Louise Nathalie Adelborg (2 July 1885 – 9 September 1971) was a Swedish porcelain designer and textile artist.

==Biography==
Louise Adelborg was born in Ludgo, Södermanland County, Sweden, a member of the noble Adelborg family. She was the daughter of Jacquette De Geer and Otto Ehrenfrid Adelborg, a Swedish Army captain. Her brother Fredrik became a diplomat, and her brother Gustaf-Otto became a writer.

She graduated from the Technical School in Stockholm, following up with study trips to Italy and France. She began exhibiting ceramics and embroidery in 1916, and around the same time was tapped as a designer of patterns for the Rörstrand porcelain factory. She continued working for them until 1957, developing into a highly respected designer known for "an understated yet graceful modernism". Patterns she developed include Vase (1923) and the National Service (ca. 1930).
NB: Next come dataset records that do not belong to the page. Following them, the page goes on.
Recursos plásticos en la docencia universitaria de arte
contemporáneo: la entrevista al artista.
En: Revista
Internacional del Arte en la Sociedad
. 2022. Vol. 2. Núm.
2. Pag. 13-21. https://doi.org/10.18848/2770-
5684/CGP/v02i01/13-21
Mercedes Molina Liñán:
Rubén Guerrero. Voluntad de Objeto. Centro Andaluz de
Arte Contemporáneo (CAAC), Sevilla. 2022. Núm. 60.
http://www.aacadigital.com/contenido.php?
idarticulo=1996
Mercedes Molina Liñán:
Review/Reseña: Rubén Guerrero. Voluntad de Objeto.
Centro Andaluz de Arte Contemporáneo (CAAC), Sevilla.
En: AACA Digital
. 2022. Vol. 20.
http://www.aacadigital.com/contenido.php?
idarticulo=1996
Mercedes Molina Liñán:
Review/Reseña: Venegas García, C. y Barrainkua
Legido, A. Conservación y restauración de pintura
National Service, later renamed Swedish Grace, features a wheat-ear motif and was exhibited at the Stockholm exhibition of 1930.  Swedish Grace is still in production and considered an iconic design.

She was also greatly interested in embroidery and textile art. She created a number of textiles with religious motifs for church use, including an antependium for the Riddarholm Church. She also designed patterns for fabrics from Almedahl-Dalsjöfors.

Adelborg's work is held by the National Museum in Stockholm.

She was a member of the women's association Nya Idun. Adelborg was awarded the Illis quorum in the fifth size.

She died in 1971 in Stockholm and is buried at Norra begravningsplatsen ('Northern Cemetery') outside Stockholm.